◆ WHAT YOU ARE ASKED TO DO
Restate the entire listing word for word.

◆ RECORDS
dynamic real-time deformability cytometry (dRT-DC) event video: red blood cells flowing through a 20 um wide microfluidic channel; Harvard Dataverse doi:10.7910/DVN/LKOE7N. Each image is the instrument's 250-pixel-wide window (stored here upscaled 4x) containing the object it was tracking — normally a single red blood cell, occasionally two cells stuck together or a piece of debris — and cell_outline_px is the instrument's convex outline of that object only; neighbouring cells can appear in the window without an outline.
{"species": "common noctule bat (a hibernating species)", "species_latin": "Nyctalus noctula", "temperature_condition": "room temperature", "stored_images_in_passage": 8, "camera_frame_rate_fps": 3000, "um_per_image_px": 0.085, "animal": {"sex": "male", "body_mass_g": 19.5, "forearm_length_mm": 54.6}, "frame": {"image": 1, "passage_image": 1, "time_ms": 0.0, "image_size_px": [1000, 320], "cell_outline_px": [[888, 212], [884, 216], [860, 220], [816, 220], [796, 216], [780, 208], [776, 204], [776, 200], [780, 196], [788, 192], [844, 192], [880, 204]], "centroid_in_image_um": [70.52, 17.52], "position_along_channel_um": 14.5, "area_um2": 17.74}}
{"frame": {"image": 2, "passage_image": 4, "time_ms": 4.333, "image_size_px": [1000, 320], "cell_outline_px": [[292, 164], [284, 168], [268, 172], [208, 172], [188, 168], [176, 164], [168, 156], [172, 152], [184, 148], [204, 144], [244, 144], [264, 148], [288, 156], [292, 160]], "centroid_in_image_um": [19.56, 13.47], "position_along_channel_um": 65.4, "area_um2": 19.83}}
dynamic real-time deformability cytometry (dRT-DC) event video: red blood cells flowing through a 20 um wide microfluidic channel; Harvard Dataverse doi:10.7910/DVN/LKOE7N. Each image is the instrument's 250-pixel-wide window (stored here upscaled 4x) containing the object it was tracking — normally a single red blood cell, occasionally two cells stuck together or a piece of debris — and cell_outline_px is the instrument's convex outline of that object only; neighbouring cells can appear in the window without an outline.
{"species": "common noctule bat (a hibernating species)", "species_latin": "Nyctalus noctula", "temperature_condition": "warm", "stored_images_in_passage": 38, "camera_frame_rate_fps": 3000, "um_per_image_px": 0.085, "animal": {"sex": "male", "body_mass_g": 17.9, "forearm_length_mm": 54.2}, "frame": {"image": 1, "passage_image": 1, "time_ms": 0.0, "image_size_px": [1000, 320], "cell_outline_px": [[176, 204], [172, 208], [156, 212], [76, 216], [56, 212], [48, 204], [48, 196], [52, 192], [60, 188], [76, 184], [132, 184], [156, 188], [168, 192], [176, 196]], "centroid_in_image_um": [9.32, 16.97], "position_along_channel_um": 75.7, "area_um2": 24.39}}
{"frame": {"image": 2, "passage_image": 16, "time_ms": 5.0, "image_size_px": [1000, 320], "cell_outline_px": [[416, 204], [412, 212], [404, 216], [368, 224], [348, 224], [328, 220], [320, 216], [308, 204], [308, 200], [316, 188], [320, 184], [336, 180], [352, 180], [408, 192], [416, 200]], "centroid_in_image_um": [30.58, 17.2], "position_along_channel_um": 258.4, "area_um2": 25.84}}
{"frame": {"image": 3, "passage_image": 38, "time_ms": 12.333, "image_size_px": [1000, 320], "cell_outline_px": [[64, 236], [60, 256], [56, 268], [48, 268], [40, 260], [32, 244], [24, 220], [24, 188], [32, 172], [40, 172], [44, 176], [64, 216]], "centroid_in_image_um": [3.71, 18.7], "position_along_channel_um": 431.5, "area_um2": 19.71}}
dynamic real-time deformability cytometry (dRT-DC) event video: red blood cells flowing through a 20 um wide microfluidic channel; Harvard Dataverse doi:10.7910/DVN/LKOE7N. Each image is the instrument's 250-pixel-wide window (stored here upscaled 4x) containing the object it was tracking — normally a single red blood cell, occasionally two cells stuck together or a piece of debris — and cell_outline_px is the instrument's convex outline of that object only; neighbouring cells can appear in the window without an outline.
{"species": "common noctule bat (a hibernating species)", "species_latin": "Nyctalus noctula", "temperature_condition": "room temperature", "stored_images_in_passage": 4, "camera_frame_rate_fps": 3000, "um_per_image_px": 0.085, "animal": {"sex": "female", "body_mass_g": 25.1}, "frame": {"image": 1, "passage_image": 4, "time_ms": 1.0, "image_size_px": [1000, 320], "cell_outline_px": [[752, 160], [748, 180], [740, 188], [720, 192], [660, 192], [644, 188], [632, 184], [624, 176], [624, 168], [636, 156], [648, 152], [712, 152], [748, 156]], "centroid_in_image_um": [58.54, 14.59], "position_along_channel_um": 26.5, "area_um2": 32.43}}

◆ EXERCISE ANSWER
dynamic real-time deformability cytometry (dRT-DC) event video: red blood cells flowing through a 20 um wide microfluidic channel; Harvard Dataverse doi:10.7910/DVN/LKOE7N. Each image is the instrument's 250-pixel-wide window (stored here upscaled 4x) containing the object it was tracking — normally a single red blood cell, occasionally two cells stuck together or a piece of debris — and cell_outline_px is the instrument's convex outline of that object only; neighbouring cells can appear in the window without an outline.
{"species": "common noctule bat (a hibernating species)", "species_latin": "Nyctalus noctula", "temperature_condition": "room temperature", "stored_images_in_passage": 8, "camera_frame_rate_fps": 3000, "um_per_image_px": 0.085, "animal": {"sex": "male", "body_mass_g": 19.5, "forearm_length_mm": 54.6}, "frame": {"image": 1, "passage_image": 1, "time_ms": 0.0, "image_size_px": [1000, 320], "cell_outline_px": [[888, 212], [884, 216], [860, 220], [816, 220], [796, 216], [780, 208], [776, 204], [776, 200], [780, 196], [788, 192], [844, 192], [880, 204]], "centroid_in_image_um": [70.52, 17.52], "position_along_channel_um": 14.5, "area_um2": 17.74}}
{"frame": {"image": 2, "passage_image": 4, "time_ms": 4.333, "image_size_px": [1000, 320], "cell_outline_px": [[292, 164], [284, 168], [268, 172], [208, 172], [188, 168], [176, 164], [168, 156], [172, 152], [184, 148], [204, 144], [244, 144], [264, 148], [288, 156], [292, 160]], "centroid_in_image_um": [19.56, 13.47], "position_along_channel_um": 65.4, "area_um2": 19.83}}
dynamic real-time deformability cytometry (dRT-DC) event video: red blood cells flowing through a 20 um wide microfluidic channel; Harvard Dataverse doi:10.7910/DVN/LKOE7N. Each image is the instrument's 250-pixel-wide window (stored here upscaled 4x) containing the object it was tracking — normally a single red blood cell, occasionally two cells stuck together or a piece of debris — and cell_outline_px is the instrument's convex outline of that object only; neighbouring cells can appear in the window without an outline.
{"species": "common noctule bat (a hibernating species)", "species_latin": "Nyctalus noctula", "temperature_condition": "warm", "stored_images_in_passage": 38, "camera_frame_rate_fps": 3000, "um_per_image_px": 0.085, "animal": {"sex": "male", "body_mass_g": 17.9, "forearm_length_mm": 54.2}, "frame": {"image": 1, "passage_image": 1, "time_ms": 0.0, "image_size_px": [1000, 320], "cell_outline_px": [[176, 204], [172, 208], [156, 212], [76, 216], [56, 212], [48, 204], [48, 196], [52, 192], [60, 188], [76, 184], [132, 184], [156, 188], [168, 192], [176, 196]], "centroid_in_image_um": [9.32, 16.97], "position_along_channel_um": 75.7, "area_um2": 24.39}}
{"frame": {"image": 2, "passage_image": 16, "time_ms": 5.0, "image_size_px": [1000, 320], "cell_outline_px": [[416, 204], [412, 212], [404, 216], [368, 224], [348, 224], [328, 220], [320, 216], [308, 204], [308, 200], [316, 188], [320, 184], [336, 180], [352, 180], [408, 192], [416, 200]], "centroid_in_image_um": [30.58, 17.2], "position_along_channel_um": 258.4, "area_um2": 25.84}}
{"frame": {"image": 3, "passage_image": 38, "time_ms": 12.333, "image_size_px": [1000, 320], "cell_outline_px": [[64, 236], [60, 256], [56, 268], [48, 268], [40, 260], [32, 244], [24, 220], [24, 188], [32, 172], [40, 172], [44, 176], [64, 216]], "centroid_in_image_um": [3.71, 18.7], "position_along_channel_um": 431.5, "area_um2": 19.71}}
dynamic real-time deformability cytometry (dRT-DC) event video: red blood cells flowing through a 20 um wide microfluidic channel; Harvard Dataverse doi:10.7910/DVN/LKOE7N. Each image is the instrument's 250-pixel-wide window (stored here upscaled 4x) containing the object it was tracking — normally a single red blood cell, occasionally two cells stuck together or a piece of debris — and cell_outline_px is the instrument's convex outline of that object only; neighbouring cells can appear in the window without an outline.
{"species": "common noctule bat (a hibernating species)", "species_latin": "Nyctalus noctula", "temperature_condition": "room temperature", "stored_images_in_passage": 4, "camera_frame_rate_fps": 3000, "um_per_image_px": 0.085, "animal": {"sex": "female", "body_mass_g": 25.1}, "frame": {"image": 1, "passage_image": 4, "time_ms": 1.0, "image_size_px": [1000, 320], "cell_outline_px": [[752, 160], [748, 180], [740, 188], [720, 192], [660, 192], [644, 188], [632, 184], [624, 176], [624, 168], [636, 156], [648, 152], [712, 152], [748, 156]], "centroid_in_image_um": [58.54, 14.59], "position_along_channel_um": 26.5, "area_um2": 32.43}}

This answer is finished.